On one occasion in 1953, a blast known as Totem One precipitated a poisonous cloud trailing fine, sticky dust that drifted over Aborigines living around Wallatinna and Wellbourne Hill stations. The cloud’s smell made people vomit. It was so concentrated that air force crews could locate it visually at night. Various illnesses ensued and one boy went blind. Officials later stated that scientific predictions had underestimated the bomb’s contamination by a factor of three and its power by a factor of two.
In 1957, Charlie and Edie Milpuddie and their two children strayed into a bomb crater before a decontamination team found them. The father and son registered as radioactive. The mother and daughter were not checked. They were simply showered in the team’s caravan, put in a jeep and driven 200km away. The Australian Minister of Supply ordered their hunting dogs shot, as they had not been decontaminated. Edie Milpuddie was pregnant. At Yalata, she gave birth to a dead child. Her next child was born four years later, and died aged two, of a brain tumour. No follow up medical checks were performed on the family until 1985, 24 years later. By that time, Charlie Milpuddie was dead.
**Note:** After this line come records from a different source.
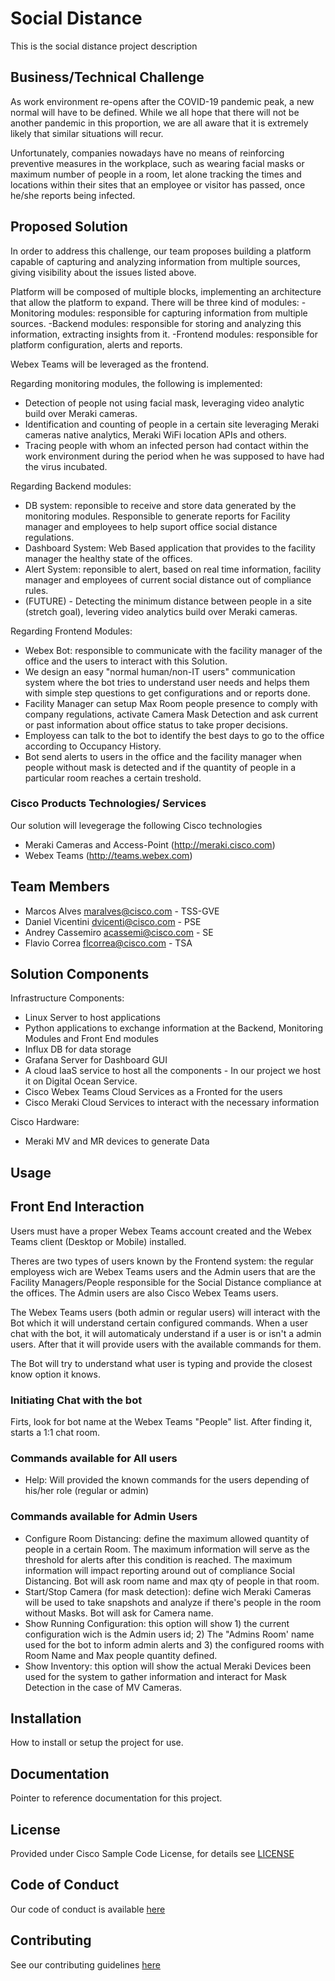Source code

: # Social Distance

This is the social distance project description


## Business/Technical Challenge
As work environment re-opens after the COVID-19 pandemic peak, a new normal will have to be defined. 
While we all hope that there will not be another pandemic in this proportion, we are all aware that it is extremely likely that similar situations will recur. 

Unfortunately, companies nowadays have no means of reinforcing preventive measures in the workplace, such as wearing facial masks or maximum number of people in a room, let alone tracking the times and locations within their sites that an employee or visitor has passed, once he/she reports being infected.  

## Proposed Solution
In order to address this challenge, our team proposes building a platform capable of capturing and analyzing information from multiple sources, giving visibility about the issues listed above. 

Platform will be composed of multiple blocks, implementing an architecture that allow the platform to expand.
There will be three kind of modules: 
 -Monitoring modules: responsible for capturing information from multiple sources. 
 -Backend modules: responsible for storing and analyzing this information, extracting insights from it. 
 -Frontend modules: responsible for platform configuration, alerts and reports. 

Webex Teams will be leveraged as the frontend.    

Regarding monitoring modules, the following is implemented: 
 * Detection of people not using facial mask, leveraging video analytic build over Meraki cameras. 
 * Identification and counting of people in a certain site leveraging Meraki cameras native analytics, Meraki WiFi location APIs and others.
 * Tracing people with whom an infected person had contact within the work environment during the period when he was supposed to have had the virus incubated.
 
 Regarding Backend modules:
 * DB system: reponsible to receive and store data generated by the monitoring modules. Responsible to generate reports for Facility manager and employees to help suport office social distance regulations. 
 * Dashboard System: Web Based application that provides to the facility manager the healthy state of the offices.
 * Alert System: reponsible to alert, based on real time information, facility manager and employees of current social distance out of compliance rules.
 * (FUTURE) - Detecting the minimum distance between people in a site (stretch goal), levering video analytics build over Meraki cameras.  

Regarding Frontend Modules:
 * Webex Bot: responsible to communicate with the facility manager of the office and the users to interact with this Solution.
 * We design an easy "normal human/non-IT users" communication system where the bot tries to understand user needs and helps them with simple step questions to get configurations and or reports done.
 * Facility Manager can setup Max Room people presence to comply with company regulations, activate Camera Mask Detection and ask current or past information about office status to take proper decisions.
 * Employess can talk to the bot to identify the best days to go to the office according to Occupancy History.
 * Bot send alerts to users in the office and the facility manager when people without mask is detected and if the quantity of people in a particular room reaches a certain treshold.

### Cisco Products Technologies/ Services
Our solution will levegerage the following Cisco technologies

* Meraki Cameras and Access-Point (http://meraki.cisco.com)
* Webex Teams (http://teams.webex.com)

## Team Members
* Marcos Alves <maralves@cisco.com> - TSS-GVE
* Daniel Vicentini <dvicenti@cisco.com> - PSE
* Andrey Cassemiro <acassemi@cisco.com> - SE
* Flavio Correa <flcorrea@cisco.com> - TSA


## Solution Components

Infrastructure Components:
* Linux Server to host applications
* Python applications to exchange information at the Backend, Monitoring Modules and Front End modules
* Influx DB for data storage
* Grafana Server for Dashboard GUI
* A cloud IaaS service to host all the components - In our project we host it on Digital Ocean Service.
* Cisco Webex Teams Cloud Services as a Fronted for the users
* Cisco Meraki Cloud Services to interact with the necessary information

Cisco Hardware:
* Meraki MV and MR devices to generate Data


## Usage

## Front End Interaction

Users must have a proper Webex Teams account created and the Webex Teams client (Desktop or Mobile) installed.

Theres are two types of users known by the Frontend system: the regular employess wich are Webex Teams users and the Admin users that are the Facility Managers/People responsible for the Social Distance compliance at the offices. The Admin users are also Cisco Webex Teams users.

The Webex Teams users (both admin or regular users) will interact with the Bot which it will understand certain configured commands. When a user chat with the bot, it will automaticaly understand if a user is or isn't a admin users. After that it will provide users with the available commands for them.

The Bot will try to understand what user is typing and provide the closest know option it knows.

### Initiating Chat with the bot

Firts, look for bot name at the Webex Teams "People" list. After finding it, starts a 1:1 chat room.

### Commands available for All users

* Help:  Will provided the known commands for the users depending of his/her role (regular or admin)

### Commands available for Admin Users

* Configure Room Distancing: define the maximum allowed quantity of people in a certain Room. The maximum information will serve as the threshold for alerts after this condition is reached. The maximum information will impact reporting around out of compliance Social Distancing. Bot will ask room name and max qty of people in that room.
* Start/Stop Camera (for mask detection): define wich Meraki Cameras will be used to take snapshots and analyze if there's people in the room without Masks. Bot will ask for Camera name.
* Show Running Configuration: this option will show 1) the current configuration wich is the Admin users id; 2) The "Admins Room' name used for the bot to inform admin alerts and 3) the configured rooms with Room Name and Max people quantity defined.
* Show Inventory: this option will show the actual Meraki Devices been used for the system to gather information and interact for Mask Detection in the case of MV Cameras.


## Installation

How to install or setup the project for use.


## Documentation

Pointer to reference documentation for this project.


## License

Provided under Cisco Sample Code License, for details see [LICENSE](./LICENSE.md)

## Code of Conduct

Our code of conduct is available [here](./CODE_OF_CONDUCT.md)

## Contributing

See our contributing guidelines [here](./CONTRIBUTING.md)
Facing mounting evidence of harm to servicemen and Aborigines, as well as long-term contamination of wide areas, the Australian Labor government established a limited Royal Commission in 1985, but even its recommendations for decontamination of test sites and some compensation for radioactivity victims were largely ignored by successive Australian and British governments.
An infamous 1956 letter by Alan Butement, an original member of the Australian Atomic Weapons Tests Safety Committee, summed up the government policy toward the victims, Aboriginal and non-Aboriginal alike. Denouncing an Australian native patrol officer for raising concerns about the exposure of Aboriginal people to radioactivity, Butement accused him of “a lamentable lack of balance” in “apparently placing the affairs of a handful of natives above those of the British Commonwealth of Nations”.
The Cold War race for nuclear supremacy may have ended, but this outlook—insisting that the strategic military interests of Britain and the Western powers must be protected at all costs—continues in the official cover-up of what took place at Maralinga.